When I was pastoring I would regularly receive Christian junk mail inviting me to this conference or that event where God was going to do something “awesome”, “extraordinary” or “new”. This conference or event would be a gamechanger that would see my church and I enter a new phase in which mindblowing things would happen. I longed to receive a flyer that declared God was going to work in very ordinary ways, that this event was not going to be a gamechanger, and that this year God would do lots of very ordinary things but nothing extraordinary.
It seems to me that most of the time what God does is work in pretty ordinary ways. My character is rarely grown by attending an awesome conference where breakthroughs happen at a rapid pace, but is grown slowly and incrementally as I am stretched, challenged and changed by the realities painful, mundane and joyful of life.[quote]Therefore, since we are justified by faith, we have peace with God through our Lord Jesus Christ, through whom we have obtained access to this grace in which we stand; and we boast in our hope of sharing the glory of God. And not only that, but we also boast in our sufferings, knowing that suffering produces endurance, and endurance produces character, and character produces hope, and hope does not disappoint us, because God’s love has been poured into our hearts through the Holy Spirit that has been given to us. Romans 5:1-5 [/quote] [quote]I want to know Christ and the power of his resurrection and the sharing of his sufferings by becoming like him in his death, if somehow I may attain the resurrection from the dead. Not that I have already obtained this or have already reached the goal; but I press on to make it my own, because Christ Jesus has made me his own. Beloved, I do not consider that I have made it my own; but this one thing I do: forgetting what lies behind and straining forward to what lies ahead, I press on toward the goal for the prize of the heavenly call of God in Christ Jesus. Philippians 3:10-14[/quote]
Similarly, while the initial outpouring of the Spirit at Pentecost ushered in a burst of rapid growth for the church in which thousands of people came to faith, this did not become the norm. The New Testament letters suggest witness could be challenging and resistance to the gospel strong.

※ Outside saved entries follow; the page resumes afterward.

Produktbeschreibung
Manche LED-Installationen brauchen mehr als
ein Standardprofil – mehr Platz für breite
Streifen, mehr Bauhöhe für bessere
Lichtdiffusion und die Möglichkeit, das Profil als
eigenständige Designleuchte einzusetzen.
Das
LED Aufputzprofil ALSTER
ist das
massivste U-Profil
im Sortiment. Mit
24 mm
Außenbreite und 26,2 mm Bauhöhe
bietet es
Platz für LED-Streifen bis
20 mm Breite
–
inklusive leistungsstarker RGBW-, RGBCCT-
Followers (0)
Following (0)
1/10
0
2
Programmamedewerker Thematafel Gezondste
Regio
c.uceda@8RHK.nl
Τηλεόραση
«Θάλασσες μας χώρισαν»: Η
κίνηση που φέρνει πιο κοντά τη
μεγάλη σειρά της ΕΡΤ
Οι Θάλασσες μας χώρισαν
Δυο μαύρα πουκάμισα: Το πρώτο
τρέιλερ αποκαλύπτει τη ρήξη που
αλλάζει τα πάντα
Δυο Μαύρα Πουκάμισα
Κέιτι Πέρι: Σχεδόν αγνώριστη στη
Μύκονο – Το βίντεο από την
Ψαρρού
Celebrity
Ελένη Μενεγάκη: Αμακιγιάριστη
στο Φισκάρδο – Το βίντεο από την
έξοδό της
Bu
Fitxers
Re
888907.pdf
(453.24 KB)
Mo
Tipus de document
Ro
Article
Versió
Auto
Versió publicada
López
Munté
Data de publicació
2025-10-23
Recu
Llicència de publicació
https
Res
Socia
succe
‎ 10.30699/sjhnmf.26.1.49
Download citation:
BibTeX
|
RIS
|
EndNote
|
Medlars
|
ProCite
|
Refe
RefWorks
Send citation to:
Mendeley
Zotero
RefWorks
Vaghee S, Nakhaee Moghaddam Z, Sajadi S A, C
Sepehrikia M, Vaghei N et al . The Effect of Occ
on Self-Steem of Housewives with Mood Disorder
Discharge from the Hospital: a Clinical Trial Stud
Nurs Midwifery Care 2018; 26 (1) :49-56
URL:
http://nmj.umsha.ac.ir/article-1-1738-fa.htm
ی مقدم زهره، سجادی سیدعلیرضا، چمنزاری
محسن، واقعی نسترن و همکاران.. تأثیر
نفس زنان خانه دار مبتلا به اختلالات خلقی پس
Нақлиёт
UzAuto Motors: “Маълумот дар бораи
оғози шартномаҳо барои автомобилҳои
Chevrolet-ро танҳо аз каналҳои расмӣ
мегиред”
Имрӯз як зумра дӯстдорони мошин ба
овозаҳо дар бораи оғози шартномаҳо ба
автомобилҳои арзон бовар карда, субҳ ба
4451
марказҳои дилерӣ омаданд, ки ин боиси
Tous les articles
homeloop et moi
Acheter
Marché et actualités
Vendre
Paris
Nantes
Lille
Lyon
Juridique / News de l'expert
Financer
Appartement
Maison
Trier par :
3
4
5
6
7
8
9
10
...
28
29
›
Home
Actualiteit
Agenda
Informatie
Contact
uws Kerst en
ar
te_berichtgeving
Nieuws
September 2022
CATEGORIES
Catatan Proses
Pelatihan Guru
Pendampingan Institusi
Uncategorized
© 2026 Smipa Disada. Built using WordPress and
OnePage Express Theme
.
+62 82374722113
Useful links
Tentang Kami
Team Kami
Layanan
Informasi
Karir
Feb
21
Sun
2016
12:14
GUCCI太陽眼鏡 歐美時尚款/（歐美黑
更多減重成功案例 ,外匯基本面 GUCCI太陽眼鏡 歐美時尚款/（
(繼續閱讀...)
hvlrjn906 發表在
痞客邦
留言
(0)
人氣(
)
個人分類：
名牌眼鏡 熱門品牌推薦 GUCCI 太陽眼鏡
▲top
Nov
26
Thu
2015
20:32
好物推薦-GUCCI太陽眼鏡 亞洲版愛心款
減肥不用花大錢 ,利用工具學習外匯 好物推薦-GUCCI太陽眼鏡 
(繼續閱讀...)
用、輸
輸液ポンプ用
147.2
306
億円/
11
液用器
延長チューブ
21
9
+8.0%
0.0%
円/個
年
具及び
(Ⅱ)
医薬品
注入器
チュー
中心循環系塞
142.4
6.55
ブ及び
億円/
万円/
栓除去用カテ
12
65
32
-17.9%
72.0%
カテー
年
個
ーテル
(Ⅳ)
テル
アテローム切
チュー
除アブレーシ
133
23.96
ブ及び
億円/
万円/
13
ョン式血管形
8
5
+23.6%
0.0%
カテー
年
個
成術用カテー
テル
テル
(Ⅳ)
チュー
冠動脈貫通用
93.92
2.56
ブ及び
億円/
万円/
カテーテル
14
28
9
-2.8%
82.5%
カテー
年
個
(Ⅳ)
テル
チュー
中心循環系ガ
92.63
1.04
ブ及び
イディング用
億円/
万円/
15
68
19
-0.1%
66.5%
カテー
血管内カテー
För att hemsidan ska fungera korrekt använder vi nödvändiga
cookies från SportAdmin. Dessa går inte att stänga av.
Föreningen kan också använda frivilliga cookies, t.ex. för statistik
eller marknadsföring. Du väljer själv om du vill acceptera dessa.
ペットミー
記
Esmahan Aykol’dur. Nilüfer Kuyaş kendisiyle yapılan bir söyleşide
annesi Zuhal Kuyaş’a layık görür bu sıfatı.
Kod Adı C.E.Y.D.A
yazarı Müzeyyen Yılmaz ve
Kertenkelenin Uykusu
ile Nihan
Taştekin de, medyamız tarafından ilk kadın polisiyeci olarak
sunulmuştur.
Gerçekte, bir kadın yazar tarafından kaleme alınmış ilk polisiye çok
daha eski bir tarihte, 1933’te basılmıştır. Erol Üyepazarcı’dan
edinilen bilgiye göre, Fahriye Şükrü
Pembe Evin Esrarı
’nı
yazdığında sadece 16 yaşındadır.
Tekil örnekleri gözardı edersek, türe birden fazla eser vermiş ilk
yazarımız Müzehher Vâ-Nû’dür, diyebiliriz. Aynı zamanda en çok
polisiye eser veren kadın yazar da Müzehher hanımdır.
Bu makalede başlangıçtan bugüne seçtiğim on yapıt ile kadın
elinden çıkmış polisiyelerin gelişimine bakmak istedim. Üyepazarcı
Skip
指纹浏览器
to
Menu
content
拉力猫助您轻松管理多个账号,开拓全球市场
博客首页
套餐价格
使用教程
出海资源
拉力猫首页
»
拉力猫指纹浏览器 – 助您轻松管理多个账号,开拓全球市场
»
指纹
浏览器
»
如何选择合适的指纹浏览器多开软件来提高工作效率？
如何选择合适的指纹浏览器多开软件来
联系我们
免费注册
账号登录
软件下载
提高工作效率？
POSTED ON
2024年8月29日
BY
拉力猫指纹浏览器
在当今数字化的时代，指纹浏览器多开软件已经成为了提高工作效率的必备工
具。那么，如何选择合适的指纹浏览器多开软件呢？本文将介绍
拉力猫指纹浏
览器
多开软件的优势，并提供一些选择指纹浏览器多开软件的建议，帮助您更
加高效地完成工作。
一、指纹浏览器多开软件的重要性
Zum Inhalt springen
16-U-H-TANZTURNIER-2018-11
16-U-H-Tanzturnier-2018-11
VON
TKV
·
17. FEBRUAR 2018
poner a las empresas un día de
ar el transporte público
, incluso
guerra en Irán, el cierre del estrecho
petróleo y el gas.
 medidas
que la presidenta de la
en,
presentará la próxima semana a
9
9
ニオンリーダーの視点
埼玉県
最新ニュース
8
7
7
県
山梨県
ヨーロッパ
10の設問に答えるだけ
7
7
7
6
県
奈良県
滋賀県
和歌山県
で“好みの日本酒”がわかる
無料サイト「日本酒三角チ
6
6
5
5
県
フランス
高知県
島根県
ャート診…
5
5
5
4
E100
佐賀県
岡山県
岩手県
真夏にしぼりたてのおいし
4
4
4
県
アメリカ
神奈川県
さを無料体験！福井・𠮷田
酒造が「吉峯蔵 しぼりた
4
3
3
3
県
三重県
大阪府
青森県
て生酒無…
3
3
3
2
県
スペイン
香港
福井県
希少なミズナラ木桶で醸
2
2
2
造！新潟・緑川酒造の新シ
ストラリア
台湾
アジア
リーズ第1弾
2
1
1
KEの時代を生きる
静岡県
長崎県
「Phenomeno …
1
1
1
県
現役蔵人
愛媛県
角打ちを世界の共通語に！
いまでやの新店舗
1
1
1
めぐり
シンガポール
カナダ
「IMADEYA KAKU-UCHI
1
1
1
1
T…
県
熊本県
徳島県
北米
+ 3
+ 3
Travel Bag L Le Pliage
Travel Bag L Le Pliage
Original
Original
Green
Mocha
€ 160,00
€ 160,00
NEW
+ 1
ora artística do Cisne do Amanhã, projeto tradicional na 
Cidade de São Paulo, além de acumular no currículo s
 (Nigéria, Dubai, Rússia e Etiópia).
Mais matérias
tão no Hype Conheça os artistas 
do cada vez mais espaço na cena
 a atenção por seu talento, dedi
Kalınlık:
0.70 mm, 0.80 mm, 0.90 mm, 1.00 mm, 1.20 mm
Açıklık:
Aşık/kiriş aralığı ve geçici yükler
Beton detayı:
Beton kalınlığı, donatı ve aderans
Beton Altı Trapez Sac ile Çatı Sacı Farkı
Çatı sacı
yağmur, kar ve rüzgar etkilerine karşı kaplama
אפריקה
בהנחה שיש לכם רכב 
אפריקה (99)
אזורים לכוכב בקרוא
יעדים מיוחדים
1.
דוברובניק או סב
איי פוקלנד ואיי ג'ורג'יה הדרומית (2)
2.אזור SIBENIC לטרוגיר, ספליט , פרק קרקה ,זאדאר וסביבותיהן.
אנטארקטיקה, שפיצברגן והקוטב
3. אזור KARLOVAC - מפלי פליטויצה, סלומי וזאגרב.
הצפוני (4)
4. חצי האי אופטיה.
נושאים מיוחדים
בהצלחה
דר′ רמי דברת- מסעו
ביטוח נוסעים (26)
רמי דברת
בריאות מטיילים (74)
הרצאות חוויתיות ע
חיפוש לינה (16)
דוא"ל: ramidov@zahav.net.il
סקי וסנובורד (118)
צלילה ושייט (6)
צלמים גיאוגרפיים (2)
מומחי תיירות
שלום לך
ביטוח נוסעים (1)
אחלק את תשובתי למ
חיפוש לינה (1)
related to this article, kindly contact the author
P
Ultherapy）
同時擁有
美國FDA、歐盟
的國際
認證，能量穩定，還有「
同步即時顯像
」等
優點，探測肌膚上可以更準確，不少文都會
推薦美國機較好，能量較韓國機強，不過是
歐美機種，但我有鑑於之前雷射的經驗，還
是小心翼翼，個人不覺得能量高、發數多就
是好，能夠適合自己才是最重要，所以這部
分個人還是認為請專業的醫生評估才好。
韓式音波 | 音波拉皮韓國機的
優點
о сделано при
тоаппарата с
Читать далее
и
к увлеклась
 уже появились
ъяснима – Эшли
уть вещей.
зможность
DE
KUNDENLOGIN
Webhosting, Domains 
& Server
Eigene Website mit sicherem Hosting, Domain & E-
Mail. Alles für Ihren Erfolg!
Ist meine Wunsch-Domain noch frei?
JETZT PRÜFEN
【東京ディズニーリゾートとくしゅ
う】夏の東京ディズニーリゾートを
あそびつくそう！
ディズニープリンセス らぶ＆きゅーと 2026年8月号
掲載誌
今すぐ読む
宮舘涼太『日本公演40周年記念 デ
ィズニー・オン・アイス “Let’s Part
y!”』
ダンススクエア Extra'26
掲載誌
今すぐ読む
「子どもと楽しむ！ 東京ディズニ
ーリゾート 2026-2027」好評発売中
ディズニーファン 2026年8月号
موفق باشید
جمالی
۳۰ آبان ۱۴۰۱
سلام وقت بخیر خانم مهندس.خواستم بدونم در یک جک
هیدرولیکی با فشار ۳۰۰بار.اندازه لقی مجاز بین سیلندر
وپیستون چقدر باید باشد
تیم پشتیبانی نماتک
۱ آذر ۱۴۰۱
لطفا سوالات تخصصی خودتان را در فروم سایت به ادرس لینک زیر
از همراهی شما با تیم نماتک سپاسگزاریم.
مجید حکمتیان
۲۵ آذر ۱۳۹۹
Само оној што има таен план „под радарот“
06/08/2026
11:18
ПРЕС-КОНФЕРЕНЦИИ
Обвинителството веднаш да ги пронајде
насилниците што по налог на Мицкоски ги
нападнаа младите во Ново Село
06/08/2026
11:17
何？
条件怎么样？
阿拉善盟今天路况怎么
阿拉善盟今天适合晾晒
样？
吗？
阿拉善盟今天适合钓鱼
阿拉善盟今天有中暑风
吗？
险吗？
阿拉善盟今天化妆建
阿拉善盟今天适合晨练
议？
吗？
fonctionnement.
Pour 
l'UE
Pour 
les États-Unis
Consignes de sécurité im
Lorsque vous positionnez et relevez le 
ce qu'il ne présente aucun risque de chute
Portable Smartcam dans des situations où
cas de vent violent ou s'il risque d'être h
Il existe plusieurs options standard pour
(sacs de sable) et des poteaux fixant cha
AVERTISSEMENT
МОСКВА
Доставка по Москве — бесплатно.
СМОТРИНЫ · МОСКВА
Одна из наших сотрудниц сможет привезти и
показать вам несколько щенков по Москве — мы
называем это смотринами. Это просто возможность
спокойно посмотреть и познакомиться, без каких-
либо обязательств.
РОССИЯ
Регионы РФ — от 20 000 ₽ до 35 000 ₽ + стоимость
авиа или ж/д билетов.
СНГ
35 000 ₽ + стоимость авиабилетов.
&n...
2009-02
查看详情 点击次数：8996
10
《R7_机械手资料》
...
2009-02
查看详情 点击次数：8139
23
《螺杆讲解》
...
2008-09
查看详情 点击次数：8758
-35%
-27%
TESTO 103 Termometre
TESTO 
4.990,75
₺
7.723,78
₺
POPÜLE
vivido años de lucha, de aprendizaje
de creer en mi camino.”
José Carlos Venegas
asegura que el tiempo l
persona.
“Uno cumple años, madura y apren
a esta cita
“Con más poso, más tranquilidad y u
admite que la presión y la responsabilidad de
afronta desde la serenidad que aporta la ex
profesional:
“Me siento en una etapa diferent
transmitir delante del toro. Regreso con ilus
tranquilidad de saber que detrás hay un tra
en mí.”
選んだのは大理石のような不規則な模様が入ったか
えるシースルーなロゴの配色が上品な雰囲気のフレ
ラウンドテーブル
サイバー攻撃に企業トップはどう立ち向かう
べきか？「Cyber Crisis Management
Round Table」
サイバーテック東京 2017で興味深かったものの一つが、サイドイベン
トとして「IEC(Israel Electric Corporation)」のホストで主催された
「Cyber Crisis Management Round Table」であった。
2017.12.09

Underlying the preoccupation with things being extraordinary is the assumption that there is something wrong with the ordinary, but the ordinary is what we inhabit. It is by definition the world of the everyday, the stuff that usually happens day in and day out. The stuff we face each morning when we get out of bed – the joy of the sun shining on our face; the challenge to love generously in the midst of that difficult relationship in our home, workplace or church; the problem that doesn’t go away; a beer with friends. That’s where I need to meet God. It’s in this ordinary world that I want to thank God for ordinary pleasures and unexpected surprises and ask God’s strength to face the challenges of ordinary life.
Or what of the urge to discover the “supernatural”? What’s wrong with the “natural”? God didn’t create me to be a superhuman, but a human. God didn’t create me to live a supernatural life, but a very natural one. So I want to become the best human being I can be, where my glory is not found by abandoning my humanity to let supernatural power flow in and through me, but by using the capacities God has given me to be a loving presence in my world.
God does do amazing things, but these are mostly ordinary things – the rising of the sun; the gift of hope in the midst of suffering; the incremental changes that see us becoming more like Jesus; the gradual realisation of who Jesus is that leads a person to become his follower.
Yes God does do extraordinary, massive, sudden, game changing things, but these are by definition out of the ordinary. The ordinary is the world I live in day-by-day and it’s here more than anywhere I need my God to do very ordinary things.